そんなやり取りする二人をよそに、朗もまた子供たちとともに遊ぶ。
「ヒリュウ、お姉さんたち! 一緒に滑ろうやないか!」
「朗君のヒリュウもいいけど、こちらのクマさんも好きかなー」
「ウン! ワタシも、テキサスの実家のテディベア、思い出したよ」
朗とひとしきり遊んだ後。小鳥とサリーは、彼とともに他の雪だるまを見分していた。携帯を取り出し、写真を撮る。
「うん、さすがは藤堂さんやな! でっかいクマさんや〜! こういうの作れる大人、尊敬するで!」
「普通の熊さん以上に、かわいさ二割増しになってるよねー。うん」
少年少女からの賛辞を聞き、藤堂も悪い気はしていない様子。
「あー……表門の方、行ってみるか? まだ見てないんだろう?」
照れくささを隠さんとする藤堂の提案を、皆は受け入れた。
「……まあ、悪くは、無いかな」
「いや、そんな事ありませんて! 両手招きの招き猫! こいつは縁起ええと思います!」
商店街を抜けた朗たちは、そのまま表側門へ。そこで門を飾る二つの雪だるま、およびその前に立つ製作者たちの処へと赴いた。
片方は、両手を上げた招き猫。
「……ネエ、でも両手のマネキネコって、『オテアゲだから、エンギ良くナイ』って言われてなかった?」
「……え?」
サリーの言葉に、瑞樹は、そしてその場にいる全員が、凍りついた。
「……いや、サリーお姉さん。こういう場合は、『悪い奴は入れずお手上げ』って解釈するもんやで?」
「……そ、そうなんだ! それにこの招き猫は、二刀流の宮本武蔵をイメージしてこうなったわけで……決して、お手上げで両手を上げているわけではないのだ」
朗のフォローで、瑞樹もまた言葉を取り戻す。
「ええと、こちらのお馬さんは、ジェラルドさんが作ったんですよね?」
小鳥もまたフォローとばかりに、話題を振った。
「ははっ、どうかな? トン子さんのために、そしてこの商店街のレディ全員のために、頑張りましたよ」
完成した雪像は、たくましい馬が真ん中に、その周りに小さな馬があしらわれている、というもの。本当は小さな馬に製作者の女性たちを乗せ、更にはメリーゴーランドのように回るように……としたかったが、時間がなく断念したのだった。
「かっこいいなあ。今年は午年だし、ぴったりやね!」
「そして、更にサプライズがあるんですよ……夜になると、もっと綺麗になりますからね」
ジェラルドの言うとおり。夜になると仕込まれた電飾が輝き、その光が雪像をより美しく見せるのだった。
そして、夕方。再び「スーパーひゆう」にて。
「みなさん、今回は本当にありがとうございました! 大したものは用意できませんでしたが、どうか召し上がってください」
会議室にて。用意された甘味を、撃退士たちは振舞われていた。
「暖かい……この甘酒、一段と良い味だな」
「ええ、全くです」瑞樹の言葉に、朔羅が相槌を打つ。
「うん、スーパーのレディ達には一度会ったけど、それを思うと一際温まるねえ」
好物の甘酒を再び味わい、ジェラルドは満足げ。
「うん。お汁粉ってこんなにおいしいものだとは思いませんでした!」ペンギンの着ぐるみ姿のままで、ディアドラも舌鼓を。

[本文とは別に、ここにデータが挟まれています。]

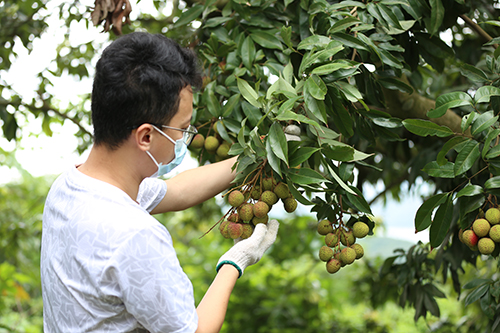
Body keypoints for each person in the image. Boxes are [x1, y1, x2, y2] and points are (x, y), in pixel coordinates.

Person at [40, 32, 279, 333]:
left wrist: (260, 154)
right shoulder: (135, 234)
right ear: (146, 136)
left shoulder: (70, 186)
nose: (184, 139)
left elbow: (177, 190)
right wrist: (235, 261)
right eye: (183, 129)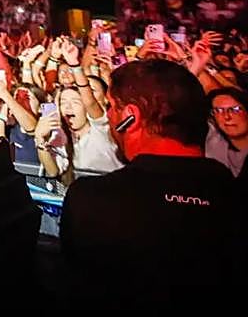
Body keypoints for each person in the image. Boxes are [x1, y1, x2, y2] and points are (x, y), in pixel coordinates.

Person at [59, 60, 248, 307]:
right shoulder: (235, 194)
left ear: (130, 118)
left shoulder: (90, 199)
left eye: (111, 107)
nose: (108, 116)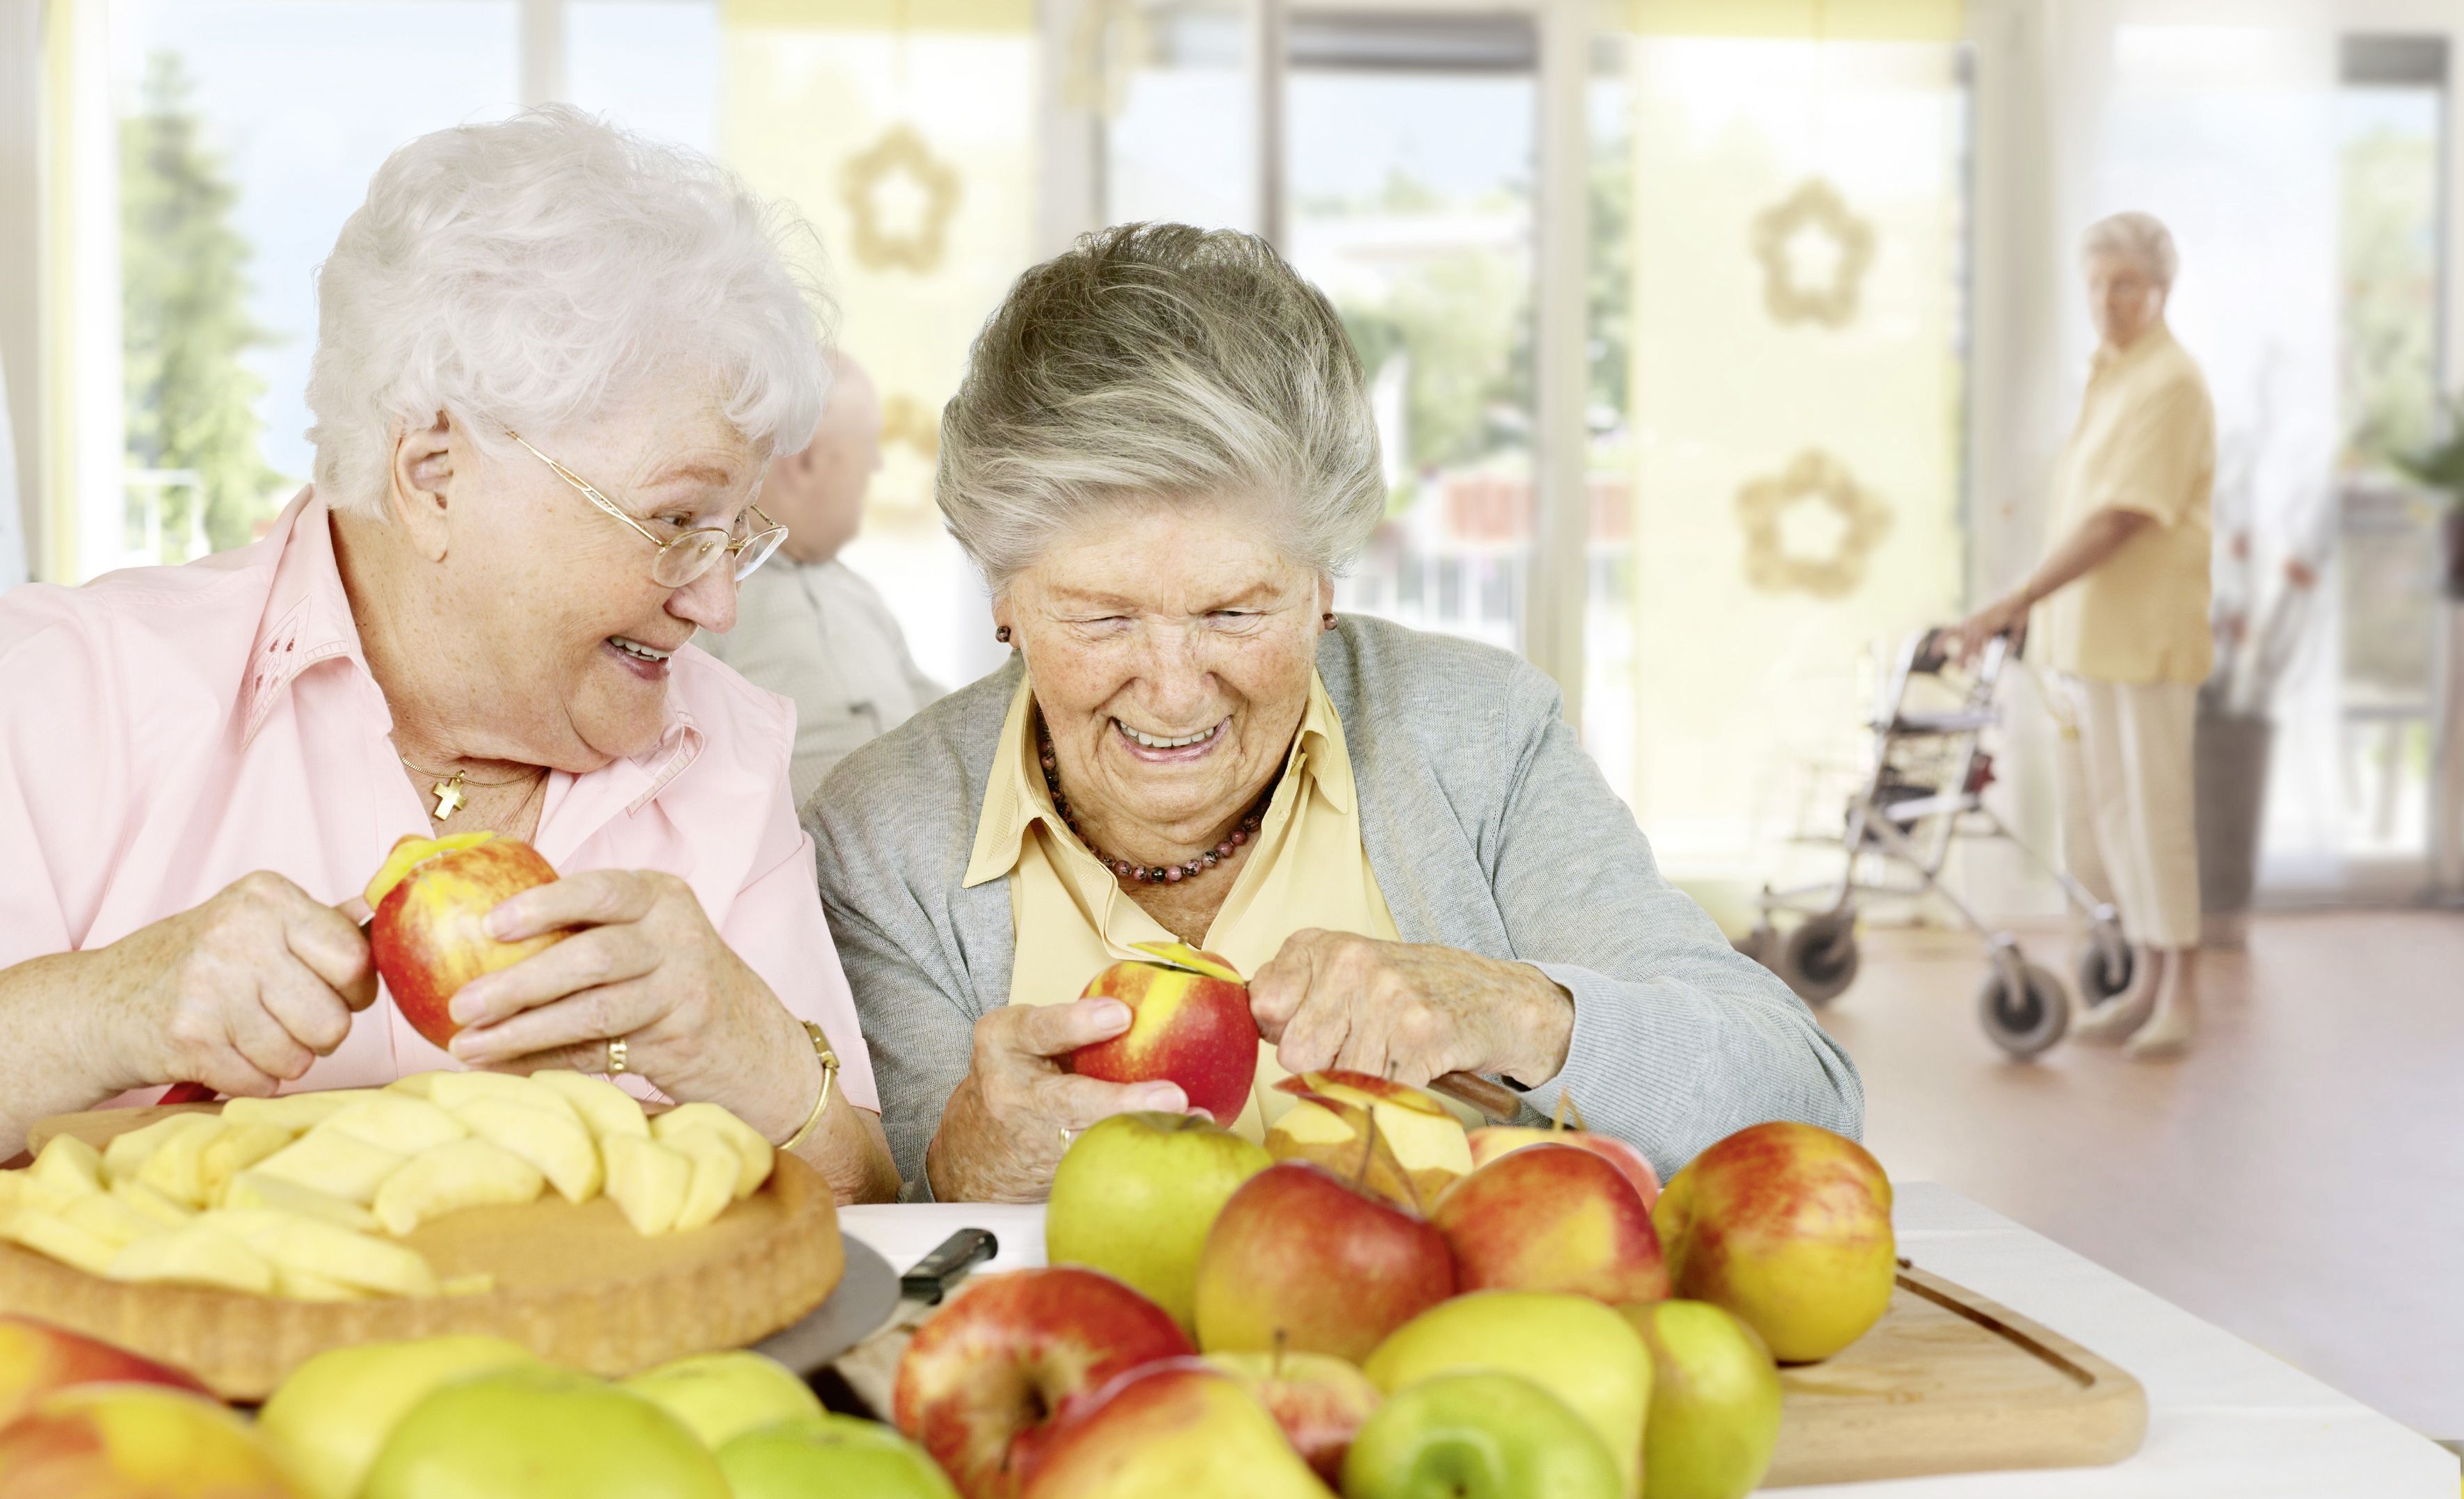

「来年の冬は……こういう穏やかな日々がもっと増えるよう頑張らないとな」恋人との誓いを思い出しつつ、藤堂もそれを味わう。
「僕らの作った雪だるまが、誰かに喜んでもらえたなら、これ以上嬉しい事はないです。いつみお姉さん!」
「ええ、また来年も、お願いしたいわ。朗くん、皆さん!」
そして、後日。
今年の雪だるまは、お客にかなり好評……との事だった。